Lastly, let’s create a brand new class that can activate the entire mechanism.
scheduler.py
import time
from typing import Dict, Record, Tuple, TypeVarfrom schedule import Job, Scheduler
from etl import DummyETL, EvenDummierETL
from etl import E # we may accomplish that from e.g. etl.base
S = TypeVar("Scheduler")
class TaskScheduler:
def __init__(self, registry: Record[Tuple[E, Job]]) -> None:
self.scheduler = Scheduler()
self.registry = []
for process, job in registry:
self.registry.append(process)
self.scheduler.jobs.append(job)
def register(self, run_params: Dict) -> S:
jobs = self.scheduler.get_jobs()
for process, job in zip(self.registry, jobs):
params = run_params.get(process.__class__.__name__)
job.do(process.run, **params)
return self
def run(self, polling_seconds: int) -> None:
whereas True:
time.sleep(polling_seconds)
self.scheduler.run_pending()
Our TaskScheduler
makes use of composition to create a single Scheduler
occasion and add beforehand registered jobs to it. Though not enforced, we use typing
to provide a powerful trace on what needs to be offered to the constructor to correctly register the roles. Then, the register
methodology is a separate methodology that gives the binding. Final, however not least, run
prompts the equipment.
A script that makes use of this implementation would seem like this:
run.py
from registry import get_registry
from scheduler import TaskSchedulerif __name__ == "__main__":
run_params = {
"DummyETL": dict(p1=1, p2=2), # e.g. from env vars
"EvenDummierETL": dict(p1=3),
}
registry = get_registry() # e.g. from script's args or config
task_scheduler = TaskScheduler(registry).register(run_params)
task_scheduler.run()
Most likely the weakest level of this answer is the conference that makes use of the __class__.__name__
as keys within the run_params
dictionary. Nevertheless, contemplating the simplicity of the method, it could be OK, particularly if these parameters could be outlined at runtime. There are various alternate options, certainly one of which could possibly be creating a further abstraction layer with e.g. objects like DummyTask
that may function a bridge between ETL objects and the registry.
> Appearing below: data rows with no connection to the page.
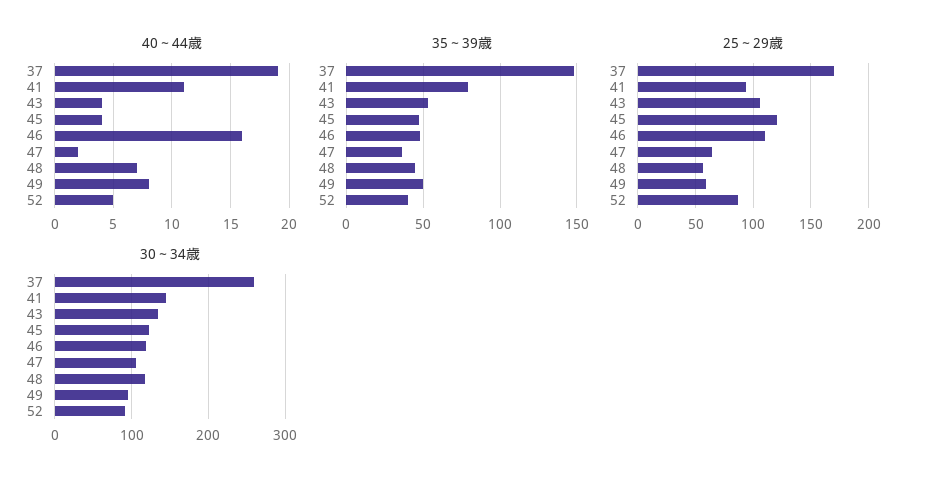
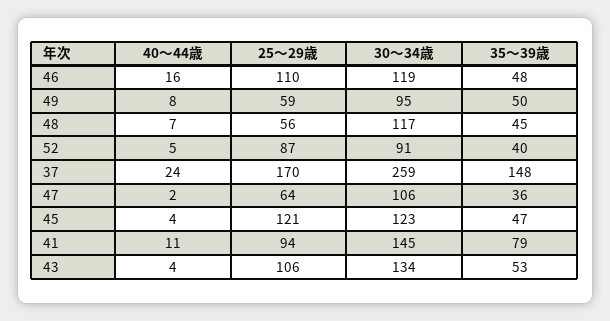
  {
    "40～44歳": {
-     "37": 19,
+     "37": 24,
      "41": 11,
      "43": 4,
      "45": 4,
      "46": 16,
      "47": 2,
      "48": 7,
      "49": 8,
      "52": 5
    },
    "35～39歳": {
      "37": 148,
      "41": 79,
      "43": 53,
      "45": 47,
      "46": 48,
      "47": 36,
      "48": 45,
      "49": 50,
      "52": 40
    },
    "25～29歳": {
      "37": 170,
      "41": 94,
      "43": 106,
      "45": 121,
      "46": 110,
      "47": 64,
      "48": 56,
      "49": 59,
      "52": 87
    },
    "30～34歳": {
      "37": 259,
      "41": 145,
      "43": 134,
      "45": 123,
      "46": 119,
      "47": 106,
      "48": 117,
      "49": 95,
      "52": 91
    }
  }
Coming again to the TaskScheduler
, we are able to additionally outline it by way of inheritance versus composition (as earlier than). That might imply increasing the performance of the schedule
‘s native Scheduler
class. On this case, the TaskScheduler
could be the next:
class TaskScheduler(Scheduler): # <- right here
def __init__(self, registry: Record[Tuple[E, Job]]) -> None:
tremendous().__init__() # <- right here
self.registry = []for process, job in registry:
self.registry.append(process)
self.jobs.append(job) # <- right here
def register(self, run_params: Dict) -> S:
jobs = self.get_jobs() # <- right here
for process, job in zip(self.registry, jobs):
params = run_params.get(process.__class__.__name__)
job.do(process.run, **params)
return self
def run(self, polling_seconds: int) -> None:
whereas True:
time.sleep(polling_seconds)
self.run_pending() # <- and right here
You determine which means is healthier if any ;).
On this transient article, we’ve got proven how the easy schedule
module could be expanded to create a small ETL working machine. Most significantly, the method permits to raised set up the code inside a small mission with out having to fetch the large cannons.